FLAGS REPLACE FISTS – a Park Ranger circles Abingdon Park with flags to commemorate the Stone wall uprising. Photo by Chris Manis.

Or could something different happen than 14% or with 14%? When the last renovation of Washington Square park happened, people wrung their hands and then re-wrung their hands. How could a park change? All the poor people and drug dealers would be gone. They are not.

There is absolutely no question that NYU raised the rents in the village, forcing out a lot of wannabe, if aging, Bohemians. That economic fact cannot be ignored.

Simultaneously, what is wrong with the success of an urban academic institution? Does it always come with so much higher rent that nothing can be good in its wake? The benefits to our lives here and now are incalculable. The fundamental one is the global diversity that is at our doorstep. We are much less white because of NYU.

I taught a small course at NYU in the spring called “Marrying Outside Your Tribe.” Through our doors marched Muslims, Greek Orthodox, Baptists, Hindus, Coptic Christians, Catholics, Dutch Protestants, and a lovely array of unbelievers who had fallen in love with true believers. That kind of diversity cannot be found in many places. That diversity is what truly makes villages and cities great.

Likewise, there is merit in the intellectual project. Stand quietly in the park some nights (if you can, so vibrant are the competing musical offerings) and you can hear the sound of thousands of minds humming their way to something like understanding. Then there is the green. NYU has extraordinary investments in its own energy, most of which make environmentalists proud.
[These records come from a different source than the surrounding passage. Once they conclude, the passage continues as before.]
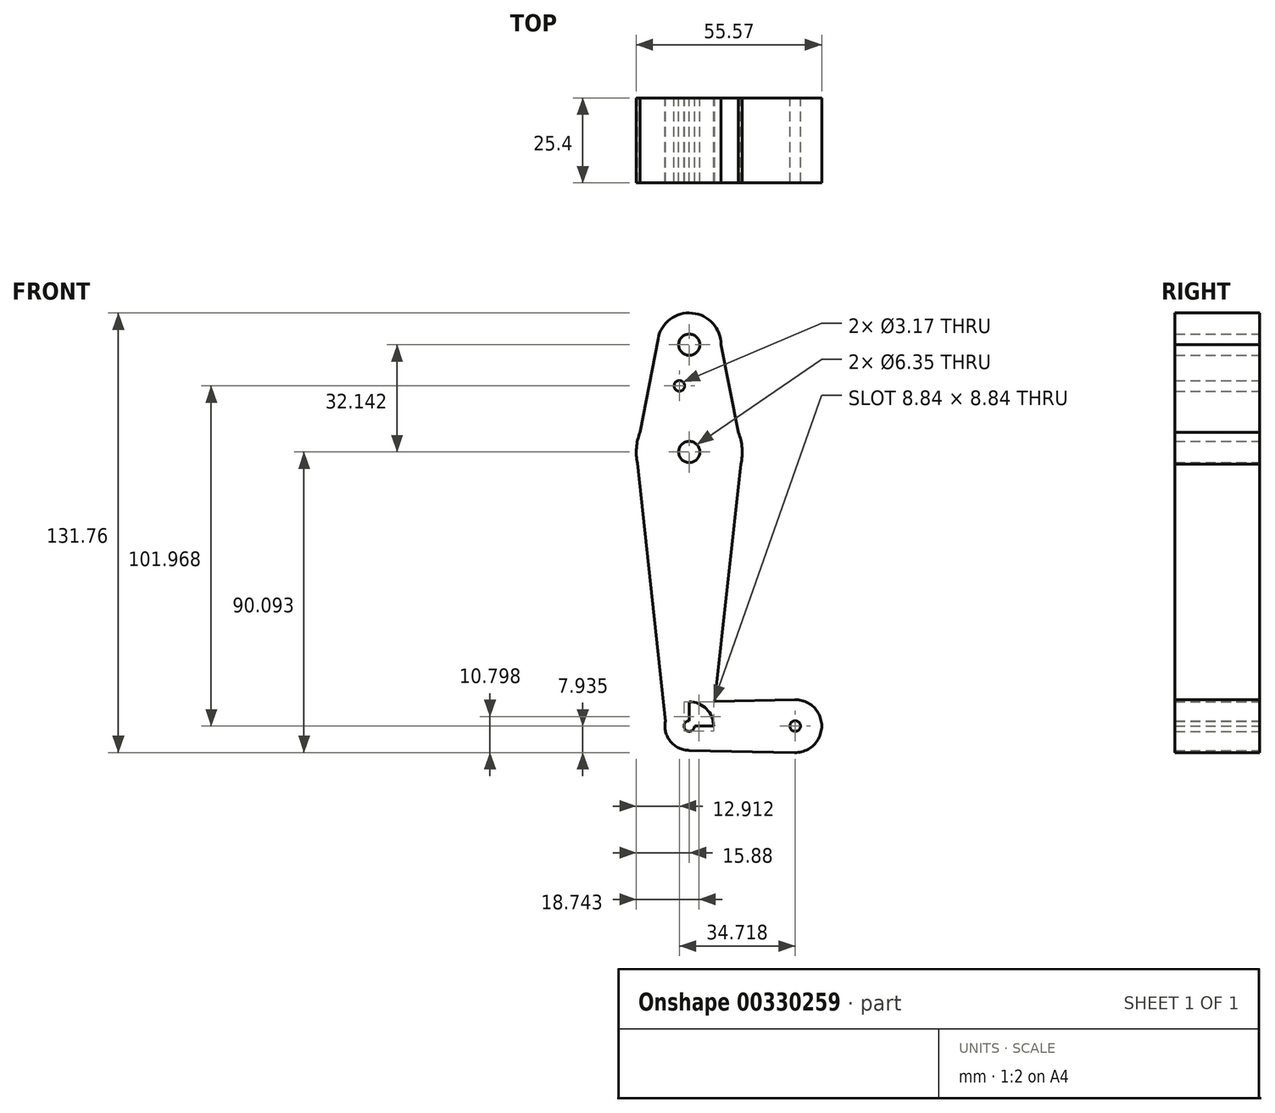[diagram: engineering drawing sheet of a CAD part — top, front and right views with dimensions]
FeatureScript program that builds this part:
annotation { "Feature Type Name" : "Feature", "Feature Type Description" : "" }
export const myFeature = defineFeature(function(context is Context, id is Id, definition is map)
    precondition{}
    {
        {
            var Q0;
            Q0=qCreatedBy(makeId("Front.planeOp"),FACE);
            var sketch = newSketch(context, id + "F0", { "sketchPlane" : qUnion([Q0])});
            skLineSegment(sketch, "E0", {"start": v(0, 55.21) * mm, "end": v(0, -59.09) * mm});
            skCircle(sketch, "E1", {"center": v(0, 55.21) * mm, "radius": 9.53 * mm});
            skCircle(sketch, "E2", {"center": v(0, 23.07) * mm, "radius": 15.88 * mm});
            skLineSegment(sketch, "E3", {"start": v(0, -59.09) * mm, "end": v(31.75, -59.09) * mm});
            skCircle(sketch, "E4", {"center": v(31.75, -59.09) * mm, "radius": 7.94 * mm});
            skCircle(sketch, "E5", {"center": v(0, -59.09) * mm, "radius": 7.28 * mm});
            skLineSegment(sketch, "E6", {"start": v(0, 23.07) * mm, "end": v(-63.5, 23.07) * mm});
            skLineSegment(sketch, "E7", {"start": v(9.52, 55.21) * mm, "end": v(15.87, 23.3) * mm});
            skLineSegment(sketch, "E8", {"start": v(-9.35, 57.01) * mm, "end": v(-15.87, 23.07) * mm});
            skLineSegment(sketch, "E9", {"start": v(-15.87, 23.07) * mm, "end": v(-7.14, -57.66) * mm});
            skLineSegment(sketch, "E10", {"start": v(15.87, 23.3) * mm, "end": v(6.97, -56.99) * mm});
            skLineSegment(sketch, "E11", {"start": v(0, -51.8) * mm, "end": v(31.59, -51.15) * mm});
            skLineSegment(sketch, "E12", {"start": v(0, -66.37) * mm, "end": v(31.59, -67.02) * mm});
            skCircle(sketch, "E13", {"center": v(0, 55.21) * mm, "radius": 3.18 * mm});
            skCircle(sketch, "E14", {"center": v(-2.97, 42.88) * mm, "radius": 1.59 * mm});
            skCircle(sketch, "E15", {"center": v(0, 23.07) * mm, "radius": 3.18 * mm});
            skCircle(sketch, "E16", {"center": v(0, -59.09) * mm, "radius": 1.59 * mm});
            skCircle(sketch, "E17", {"center": v(31.75, -59.09) * mm, "radius": 1.59 * mm});
            skSolve(sketch);
        }
        {
            var Q0;
            Q0 = qSketchRegion(id + "F0", true);
            extrude(context, id + "F1", {"entities" : qUnion([Q0]), "depth" : 25.4 * mm});
        }
    });
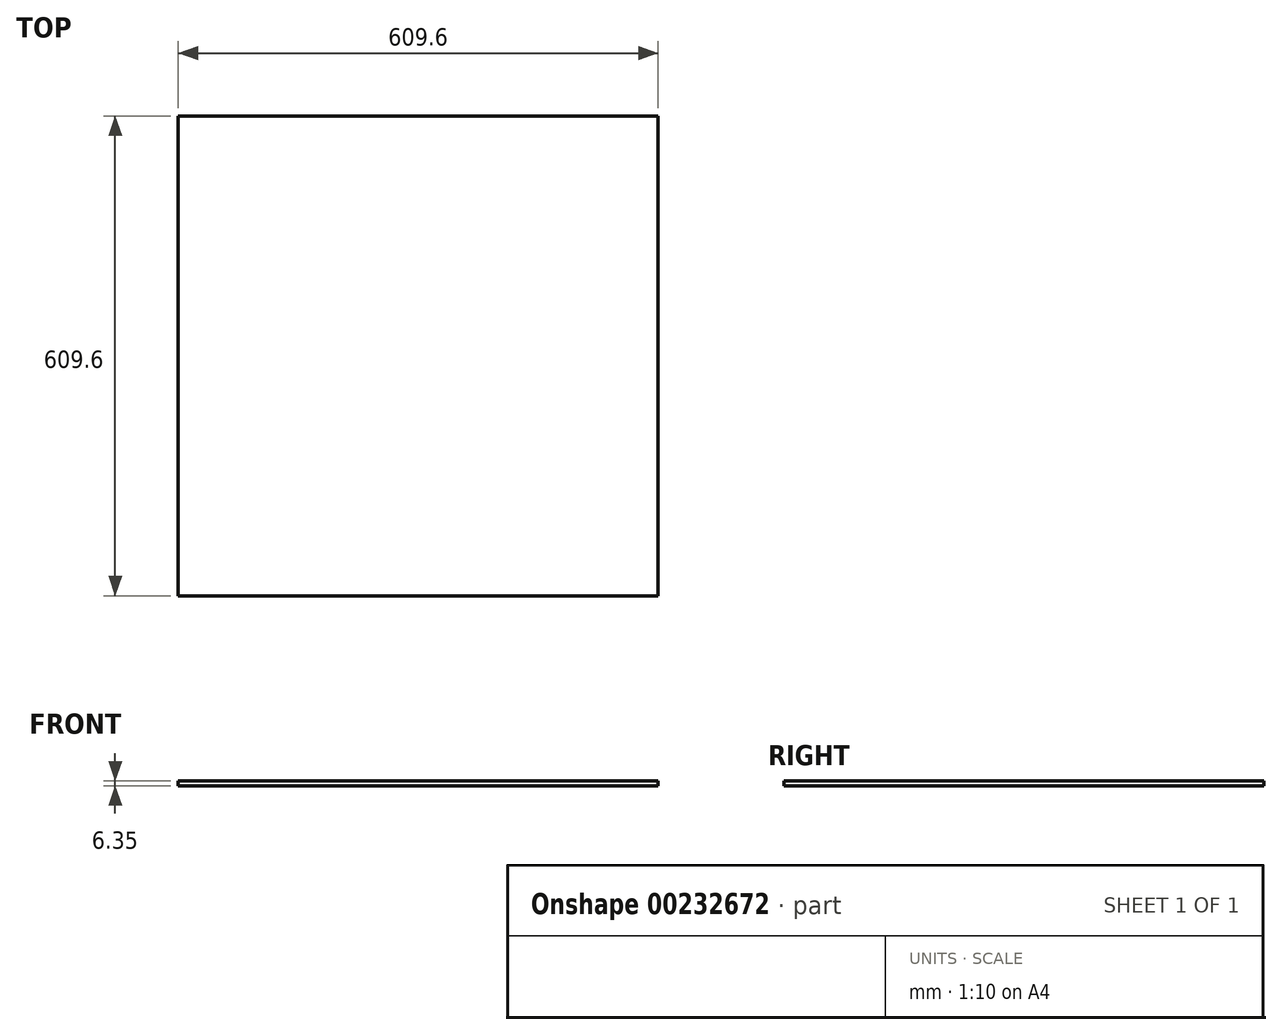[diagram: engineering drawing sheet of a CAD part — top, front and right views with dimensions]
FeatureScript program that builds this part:
annotation { "Feature Type Name" : "Feature", "Feature Type Description" : "" }
export const myFeature = defineFeature(function(context is Context, id is Id, definition is map)
    precondition{}
    {
        {
            var Q0;
            Q0=qCreatedBy(makeId("Top.planeOp"),FACE);
            var sketch = newSketch(context, id + "F0", { "sketchPlane" : qUnion([Q0])});
            skLineSegment(sketch, "E0.bottom", {"start": v(-304.8, 304.8) * mm, "end": v(304.8, 304.8) * mm});
            skLineSegment(sketch, "E0.top", {"start": v(-304.8, -304.8) * mm, "end": v(304.8, -304.8) * mm});
            skLineSegment(sketch, "E0.left", {"start": v(-304.8, 304.8) * mm, "end": v(-304.8, -304.8) * mm});
            skLineSegment(sketch, "E0.right", {"start": v(304.8, 304.8) * mm, "end": v(304.8, -304.8) * mm});
            skPoint(sketch, "E0.middle", {"position": v(0, 0) * mm});
            skSolve(sketch);
        }
        {
            var Q0;
            Q0 = qSketchRegion(id + "F0", true);
            extrude(context, id + "F1", {"entities" : qUnion([Q0]), "depth" : 6.35 * mm});
        }
    });
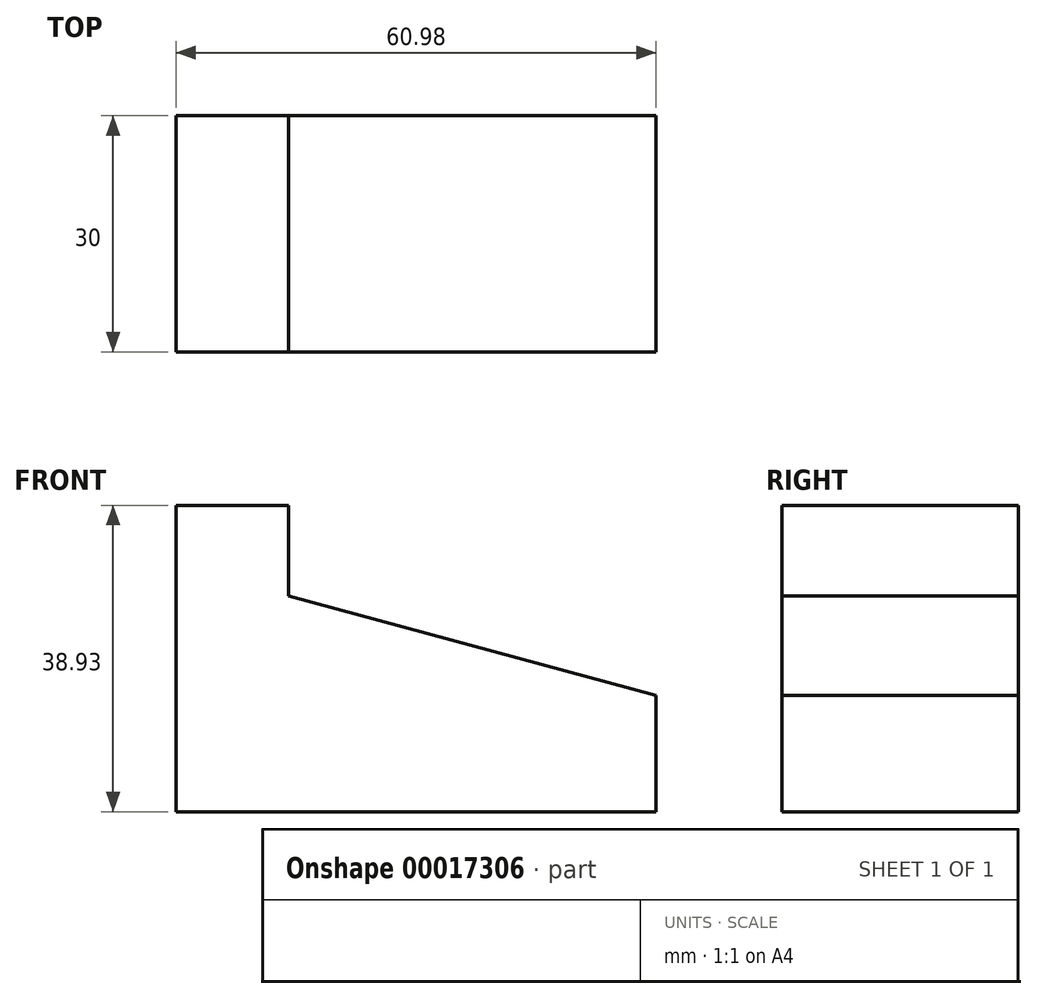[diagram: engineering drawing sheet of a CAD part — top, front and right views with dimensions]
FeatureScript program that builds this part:
annotation { "Feature Type Name" : "Feature", "Feature Type Description" : "" }
export const myFeature = defineFeature(function(context is Context, id is Id, definition is map)
    precondition{}
    {
        {
            var Q0;
            Q0=qCreatedBy(makeId("Front.planeOp"),FACE);
            var sketch = newSketch(context, id + "F0", { "sketchPlane" : qUnion([Q0])});
            skLineSegment(sketch, "E0", {"start": v(-42.1, 24.13) * mm, "end": v(-42.1, -14.8) * mm});
            skLineSegment(sketch, "E1", {"start": v(-42.1, 24.13) * mm, "end": v(-27.8, 24.13) * mm});
            skLineSegment(sketch, "E2", {"start": v(-27.8, 24.13) * mm, "end": v(-27.8, 12.61) * mm});
            skLineSegment(sketch, "E3", {"start": v(-42.1, -14.8) * mm, "end": v(18.87, -14.8) * mm});
            skLineSegment(sketch, "E4", {"start": v(18.87, -14.8) * mm, "end": v(18.87, 0) * mm});
            skLineSegment(sketch, "E5", {"start": v(-27.8, 12.61) * mm, "end": v(18.87, 0) * mm});
            skSolve(sketch);
        }
        {
            var Q0;
            Q0=makeQuery(id+"F0.imprint","IMPRINT",FACE,{"disambiguationData":[TD([[makeQuery(id+"F0.imprint","IMPRINT",EDGE,{"derivedFrom":sQuery(id+"F0.wireOp",EDGE,"E0")}),1.0]])]});
            extrude(context, id + "F1", {"entities" : qUnion([Q0]), "depth" : 30 * mm});
        }
    });
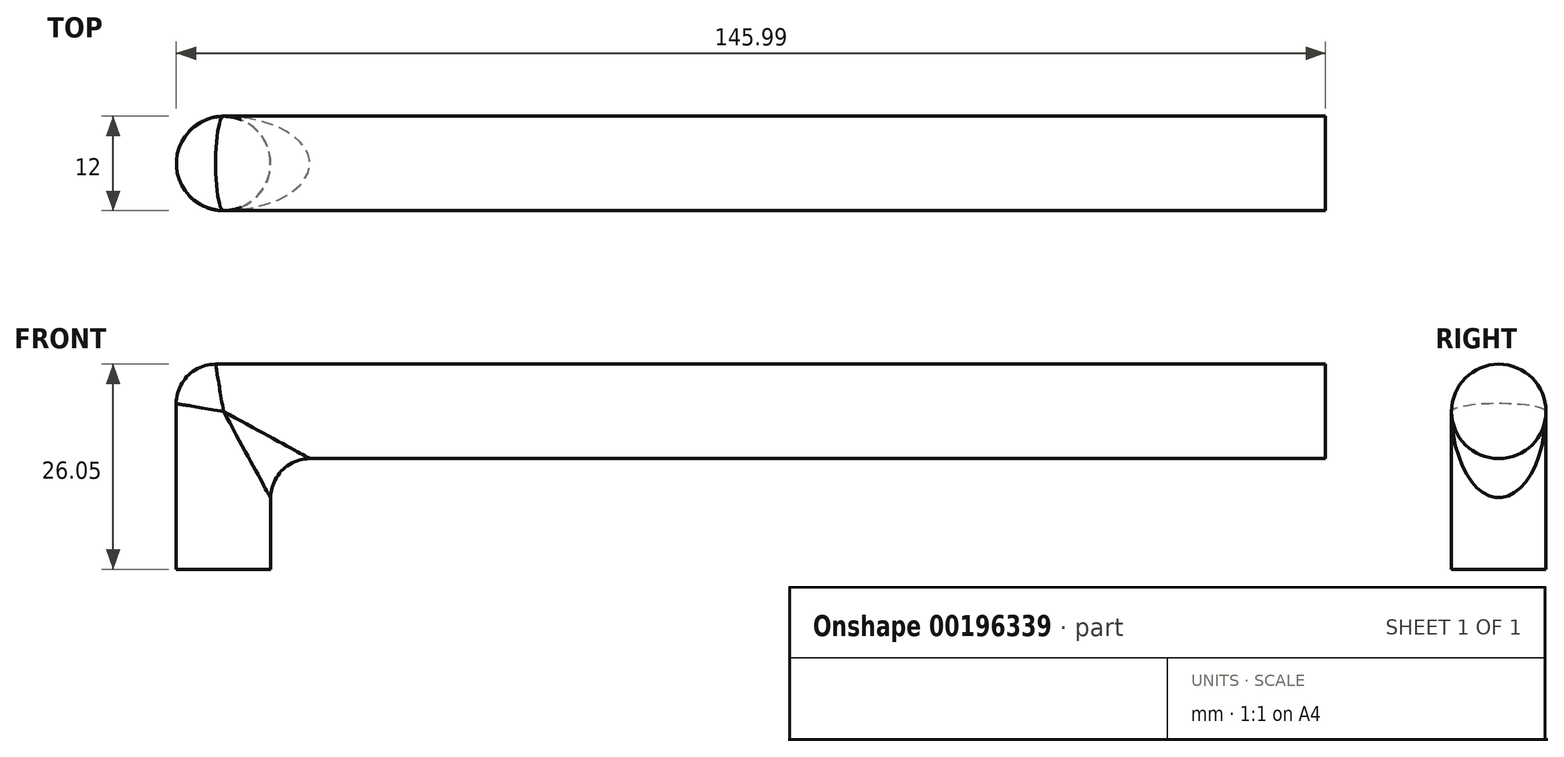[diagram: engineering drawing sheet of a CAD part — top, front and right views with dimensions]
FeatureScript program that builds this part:
annotation { "Feature Type Name" : "Feature", "Feature Type Description" : "" }
export const myFeature = defineFeature(function(context is Context, id is Id, definition is map)
    precondition{}
    {
        {
            var Q0;
            Q0=qCreatedBy(makeId("Right.planeOp"),FACE);
            var sketch = newSketch(context, id + "F0", { "sketchPlane" : qUnion([Q0])});
            skCircle(sketch, "E0", {"center": v(0, 0) * mm, "radius": 6 * mm});
            skSolve(sketch);
        }
        {
            var Q0;
            Q0=makeQuery(id+"F0.imprint","IMPRINT",FACE,{"disambiguationData":[TD([[makeQuery(id+"F0.imprint","IMPRINT",EDGE,{"derivedFrom":sQuery(id+"F0.wireOp",EDGE,"E0")}),1.0]])]});
            extrude(context, id + "F1", {"entities" : qUnion([Q0]), "depth" : 130 * mm});
        }
        {
            var Q0;
            Q0=qCreatedBy(makeId("Front.planeOp"),FACE);
            var sketch = newSketch(context, id + "F2", { "sketchPlane" : qUnion([Q0])});
            skLineSegment(sketch, "E1", {"start": v(0, 0) * mm, "end": v(-10, 0) * mm});
            skLineSegment(sketch, "E2", {"start": v(-10, 0) * mm, "end": v(-10, -20.05) * mm});
            skSolve(sketch);
        }
        {
            var Q0;
            Q0=makeQuery(id+"F1.opExtrude","CAP_FACE",FACE,{"disambiguationData":[OSD([sQuery(id+"F0.wireOp",EDGE,"E0")])],"isStart":true});
            var Q1;
            Q1=sQuery(id+"F2.wireOp",EDGE,"E2");
            var Q2;
            Q2=sQuery(id+"F2.wireOp",EDGE,"E1");
            sweep(context, id + "F3", {"operationType" : NewBodyOperationType.ADD, "profiles" : qUnion([Q0]), "path" : qUnion([Q1, Q2])});
        }
        {
            var Q0;
            Q0=makeQuery(id+"F3.opSweep","MID_CAP_EDGE",EDGE,{"disambiguationData":[OSD([sQuery(id+"F0.wireOp",EDGE,"E0"),sQuery(id+"F2.wireOp",VERTEX,"E1.end")])],"capPos":1.0});
            fillet(context, id + "F4", {"entities" : qUnion([Q0]), "radius" : 5 * mm, "tangentPropagation" : true, "allowEdgeOverflow" : false});
        }
    });
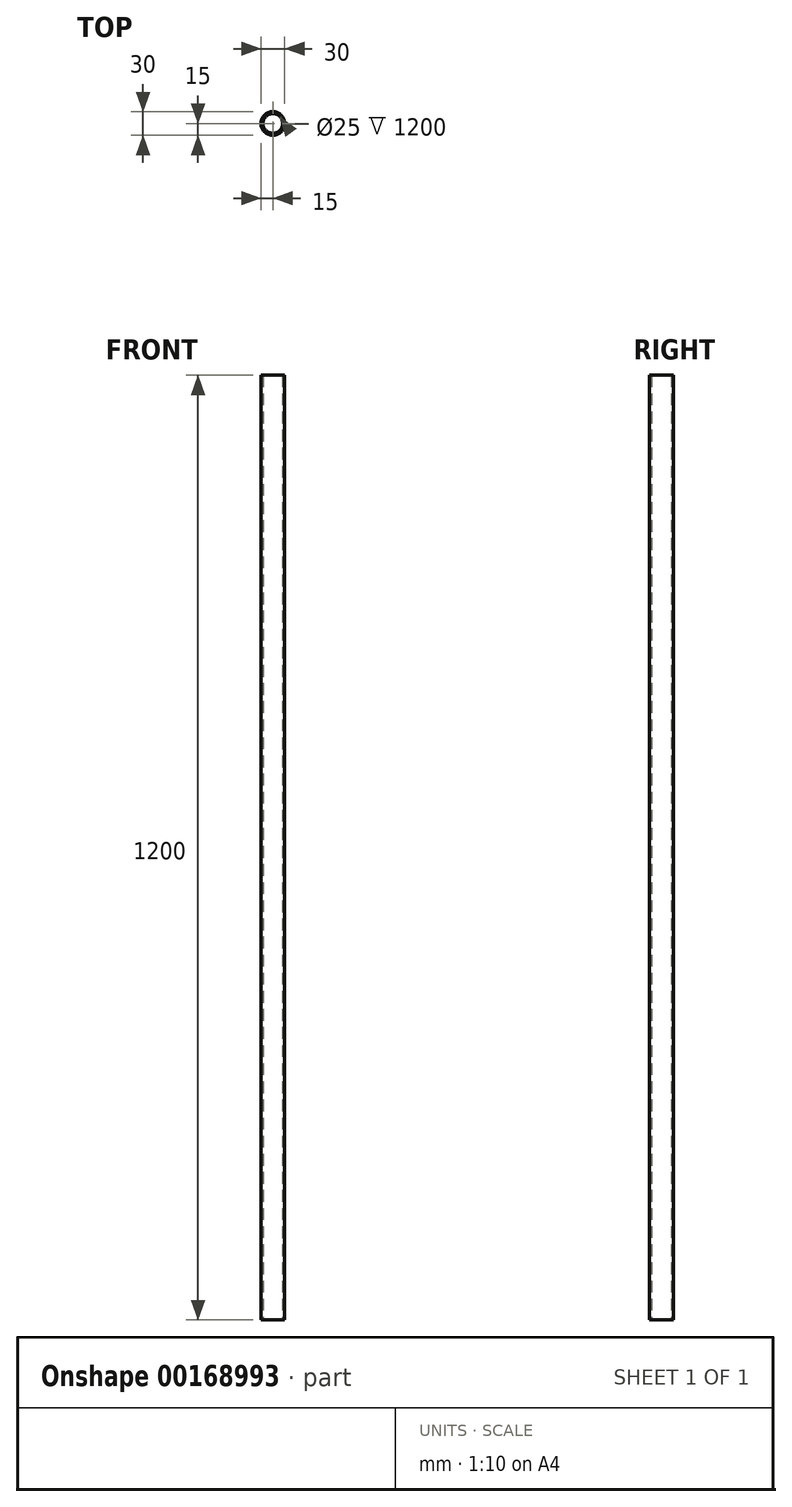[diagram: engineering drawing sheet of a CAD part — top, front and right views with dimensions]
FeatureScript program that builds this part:
annotation { "Feature Type Name" : "Feature", "Feature Type Description" : "" }
export const myFeature = defineFeature(function(context is Context, id is Id, definition is map)
    precondition{}
    {
        {
            var Q0;
            Q0=qCreatedBy(makeId("Top.planeOp"),FACE);
            var sketch = newSketch(context, id + "F0", { "sketchPlane" : qUnion([Q0])});
            skCircle(sketch, "E0", {"center": v(0, 0) * mm, "radius": 12.5 * mm});
            skCircle(sketch, "E1", {"center": v(0, 0) * mm, "radius": 15 * mm});
            skSolve(sketch);
        }
        {
            var Q0;
            Q0=makeQuery(id+"F0.imprint","IMPRINT",FACE,{"disambiguationData":[TD([[makeQuery(id+"F0.imprint","IMPRINT",EDGE,{"derivedFrom":sQuery(id+"F0.wireOp",EDGE,"E0")}),-1.0]])]});
            extrude(context, id + "F1", {"entities" : qUnion([Q0]), "depth" : 1200 * mm});
        }
    });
All of that being said, is there such a thing as too much of a good thing? NYU’s very desire to increase its footprint causes untold suffering to innocent people, the kind of people who used to be part of our many congregations and coffee houses and local businesses’ success.

“Whither,” the panel, asks the question of gentrification and the village: how do the two fit together? Could NYU and its own liberal values not be corralled for something edgy and interesting, before we all just go to sleep in our nostalgias for different pasts, pasts which are no longer possible?

I am hoping that our little panel, hosted by Villager Alec Baldwin, shed a little light on these big matters. I hope someone will show up and be funny and think a thought that hasn’t yet been thought. Can a great university be as creative in a community as it can in a classroom or power plant? What kind of housing in the village would magnify the beauty of our small scale, keep sun and light in our windows AND be affordable? How could economic diversity be a learning advantage to the students NYU is preparing for the world? How could NYU self-tax on behalf of the teaching it does? How could NYU see missional value in economic diversity?

Bohemians are best when we manage the tension between freedom and safety so well that we become interesting. Interesting lives beyond static thinking. Interesting is open to the new and the next which are always built within the tales told about the old and the beautiful.

Suketu Mehta, who teaches at NYU, has written a book THIS LAND IS OUR LAND. NYU is much more of a colonist than its board understands. NYU is also a tremendous asset to Greenwich Village. What could it and we do together?

We could become the greenest urban village and university in the world. We could close off University and Waverly and more streets to cars and link a genuine footprint between the two great parks near us, Union and Washington. We could also tax or recommend self-taxing the other footprint. If NYU must grow, how much affordable and low-rise housing would it like to build or rehab or turn into small houses? How much economic diversity would be good for the educational mission? What days do non-NYU residents get at the new gym? Or when can seniors or poor people ride the buses? How could NYU turn community board meetings into interesting conversations instead of group therapy sessions, where everybody yells at everybody else?

Big questions of value—freedom, safety, justice, change—matter to people and institutions and to villages. Static has little truth and no value. Static just sits around complaining. People who are edgy go to the edge of reality and think together.